After Penny left for her apartment Mickey lay on her bed and thought about Paulie slamming her face down and wrenching her arms, and she started crying again. Her mom tried to cheer her up, and Uncle Ciso came by with a box of chocolates, but she kept crying. Paulie’s attack was mixed up in her mind with the strange things her father and that woman had been wishing for on the phone, as if a kind of craziness had come into her house over the telephone wires and made her brother and father act like different people. And the woman seemed like she was from far away, maybe even the North Pole, and maybe her father wanted things he could never have, and Mickey drifted into sleep and dreams and wondered if she were still dreaming when, several hours later, she heard her parents talking through the wall next to her bed.

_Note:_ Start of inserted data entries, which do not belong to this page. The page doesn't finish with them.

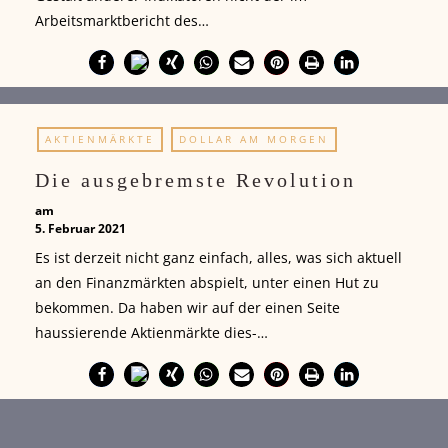
Arbeitsmarktbericht des…
AKTIENMÄRKTE
DOLLAR AM MORGEN
Die ausgebremste Revolution
am
5. Februar 2021
Es ist derzeit nicht ganz einfach, alles, was sich aktuell
an den Finanzmärkten abspielt, unter einen Hut zu
bekommen. Da haben wir auf der einen Seite
haussierende Aktienmärkte dies-…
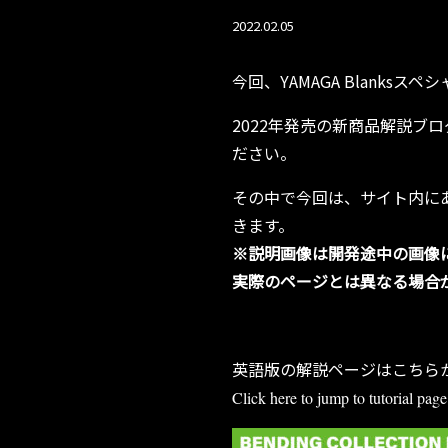
2022.02.05
今回、YAMAGA Blanksス
2022年発売の新商品解説ブ
ださい。
その中で今回は、サイト内に
きます。
※説明画像は開発途中の画像
実際のページとは異なる場合
英語版の解説ページはこちら
Click here to jump to tutorial pag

Her father said he was not happy here, and her mother said who is, but her father said, no, he meant here, in this house, and her mom was quiet for a minute. Then she started crying, and her father said, Mary, and she said there was a woman, and he said there wasn’t a woman but he was just unhappy, and Mickey thought of the woman from the North Pole that her father wanted to hold on his lap. She heard them hiss at each other like snakes through the wall,
and then the sound of doors opening and closing and the car starting up and leaving. Mickey cried into her pillow and her mom came to her bedroom and they cried together and fell asleep.

The weekend before Christmas Mickey’s uncles went to Reno, and Narciso complained about what was breaking his poor niece’s heart to anybody who would listen. One sympathetic ear was attached to one of the ugliest faces in the casino, the massive and brutally scarred countenance of James Scalabini, who was known by his associates as Jimmy the Finger. What kind of bastard, Jimmy wanted to know, breaks the heart of a little retarded girl?